Martwain Johnston

Personal information
- Born: February 28, 1986 (age 40) Syracuse, New York, United States
- Height: 6 ft 3 in (190 cm)
- Weight: 209 lb (95 kg)

Playing information
- Position: Wing
Club
| Years | Team | Pld | T | G | FG | P |
| 2011 | Philadelphia Fight |  |  |  |  |  |
|  | Delaware Black Foxes |  |  |  |  |  |
|  | Total | 0 | 0 | 0 | 0 | 0 |
Representative
| Years | Team | Pld | T | G | FG | P |
| 2017 | United States | 3 | 1 | 0 | 0 | 4 |
- Source: As of January 29, 2021

= Martwain Johnston =

American gridiron and rugby league player

Martwain Johnston (born February 28, 1986) is an American rugby league player who plays for the Delaware Black Foxes. He was selected to represent the U.S. in the 2017 Rugby League World Cup.

==Early years==
From Syracuse, New York. He attended George Fowler High School where he ran track and played football.

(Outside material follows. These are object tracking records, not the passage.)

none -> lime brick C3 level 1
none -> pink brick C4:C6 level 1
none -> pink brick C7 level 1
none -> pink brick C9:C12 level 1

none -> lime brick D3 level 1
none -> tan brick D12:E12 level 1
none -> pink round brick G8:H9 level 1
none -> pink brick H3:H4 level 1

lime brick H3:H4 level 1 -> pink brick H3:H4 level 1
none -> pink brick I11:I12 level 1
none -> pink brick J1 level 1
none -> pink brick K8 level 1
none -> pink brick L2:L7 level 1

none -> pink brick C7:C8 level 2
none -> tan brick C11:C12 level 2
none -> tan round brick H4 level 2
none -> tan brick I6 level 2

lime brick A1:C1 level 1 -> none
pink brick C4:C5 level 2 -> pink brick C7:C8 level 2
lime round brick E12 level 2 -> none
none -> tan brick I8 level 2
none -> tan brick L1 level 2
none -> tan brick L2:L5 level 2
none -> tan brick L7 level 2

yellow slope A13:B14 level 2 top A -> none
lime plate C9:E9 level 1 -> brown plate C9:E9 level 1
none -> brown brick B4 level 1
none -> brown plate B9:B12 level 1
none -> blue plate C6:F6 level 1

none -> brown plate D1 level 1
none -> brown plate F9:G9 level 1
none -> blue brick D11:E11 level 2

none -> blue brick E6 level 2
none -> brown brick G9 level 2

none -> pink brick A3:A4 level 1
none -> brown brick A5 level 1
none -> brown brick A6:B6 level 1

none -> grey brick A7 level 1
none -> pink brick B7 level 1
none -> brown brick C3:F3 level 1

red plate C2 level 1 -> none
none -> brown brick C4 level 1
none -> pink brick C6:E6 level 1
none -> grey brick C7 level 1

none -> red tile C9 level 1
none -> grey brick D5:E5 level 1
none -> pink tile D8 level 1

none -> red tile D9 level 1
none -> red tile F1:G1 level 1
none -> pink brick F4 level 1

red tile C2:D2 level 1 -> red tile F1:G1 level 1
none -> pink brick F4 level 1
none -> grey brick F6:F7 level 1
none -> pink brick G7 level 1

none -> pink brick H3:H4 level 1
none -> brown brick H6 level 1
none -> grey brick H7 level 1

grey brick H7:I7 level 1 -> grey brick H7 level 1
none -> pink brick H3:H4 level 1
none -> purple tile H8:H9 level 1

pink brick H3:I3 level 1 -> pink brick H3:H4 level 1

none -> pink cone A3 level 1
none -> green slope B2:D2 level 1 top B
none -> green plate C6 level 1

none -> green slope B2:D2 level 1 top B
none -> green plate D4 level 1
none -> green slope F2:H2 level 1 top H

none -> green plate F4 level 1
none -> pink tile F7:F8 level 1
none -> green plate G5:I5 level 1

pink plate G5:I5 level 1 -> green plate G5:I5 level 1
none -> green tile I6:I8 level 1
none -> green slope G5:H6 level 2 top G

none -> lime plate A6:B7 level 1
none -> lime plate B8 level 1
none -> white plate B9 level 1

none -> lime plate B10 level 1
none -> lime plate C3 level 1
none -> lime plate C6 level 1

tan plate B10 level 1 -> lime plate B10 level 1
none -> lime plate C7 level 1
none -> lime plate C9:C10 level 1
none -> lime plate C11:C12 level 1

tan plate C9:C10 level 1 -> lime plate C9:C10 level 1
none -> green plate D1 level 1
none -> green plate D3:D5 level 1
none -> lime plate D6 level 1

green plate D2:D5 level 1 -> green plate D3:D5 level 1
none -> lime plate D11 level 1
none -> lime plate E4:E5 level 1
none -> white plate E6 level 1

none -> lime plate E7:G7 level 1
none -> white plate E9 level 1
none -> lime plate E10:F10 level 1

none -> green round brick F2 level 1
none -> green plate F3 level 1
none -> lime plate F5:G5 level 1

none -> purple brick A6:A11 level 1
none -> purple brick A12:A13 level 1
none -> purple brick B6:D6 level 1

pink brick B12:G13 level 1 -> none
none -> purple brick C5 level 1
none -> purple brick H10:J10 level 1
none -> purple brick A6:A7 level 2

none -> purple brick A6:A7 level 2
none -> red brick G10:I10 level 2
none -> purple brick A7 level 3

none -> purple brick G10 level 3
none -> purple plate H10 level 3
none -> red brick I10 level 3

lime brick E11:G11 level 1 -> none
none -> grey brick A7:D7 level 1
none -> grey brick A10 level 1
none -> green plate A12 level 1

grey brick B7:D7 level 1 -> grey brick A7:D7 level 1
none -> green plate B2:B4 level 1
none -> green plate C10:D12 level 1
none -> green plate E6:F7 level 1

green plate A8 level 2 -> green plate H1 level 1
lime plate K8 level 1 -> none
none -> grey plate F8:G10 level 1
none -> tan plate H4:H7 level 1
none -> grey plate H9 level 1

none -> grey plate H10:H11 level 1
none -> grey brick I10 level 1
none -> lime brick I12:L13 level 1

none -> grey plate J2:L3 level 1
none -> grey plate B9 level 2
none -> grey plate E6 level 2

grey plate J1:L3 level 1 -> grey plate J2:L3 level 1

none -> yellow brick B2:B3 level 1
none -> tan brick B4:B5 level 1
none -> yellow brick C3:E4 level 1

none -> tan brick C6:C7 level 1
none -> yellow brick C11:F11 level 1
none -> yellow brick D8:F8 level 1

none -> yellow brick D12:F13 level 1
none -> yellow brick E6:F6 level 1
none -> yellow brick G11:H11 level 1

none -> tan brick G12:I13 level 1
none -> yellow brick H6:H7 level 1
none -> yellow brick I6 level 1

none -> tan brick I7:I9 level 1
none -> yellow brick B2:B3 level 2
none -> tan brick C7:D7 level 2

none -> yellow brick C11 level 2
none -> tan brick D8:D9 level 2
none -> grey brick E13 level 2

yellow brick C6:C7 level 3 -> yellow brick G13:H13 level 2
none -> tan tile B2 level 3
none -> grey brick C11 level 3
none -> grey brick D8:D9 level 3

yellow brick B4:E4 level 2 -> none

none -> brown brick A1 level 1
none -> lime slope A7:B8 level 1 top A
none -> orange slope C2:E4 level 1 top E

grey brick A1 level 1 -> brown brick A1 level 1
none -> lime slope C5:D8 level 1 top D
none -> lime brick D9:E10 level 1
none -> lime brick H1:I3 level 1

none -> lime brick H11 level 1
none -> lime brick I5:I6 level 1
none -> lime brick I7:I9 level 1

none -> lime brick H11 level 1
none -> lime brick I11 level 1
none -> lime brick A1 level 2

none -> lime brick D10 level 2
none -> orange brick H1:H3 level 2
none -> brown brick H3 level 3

He played American football at the University of Delaware as a wide receiver.

He works for the U.S. Postal Service.

==Playing career==
He played for the Philadelphia Fight in their premiership win 28–26 over New Haven Warriors in 2011. He scored a try for the U.S. in their 36–18 victory over Canada in October 2017.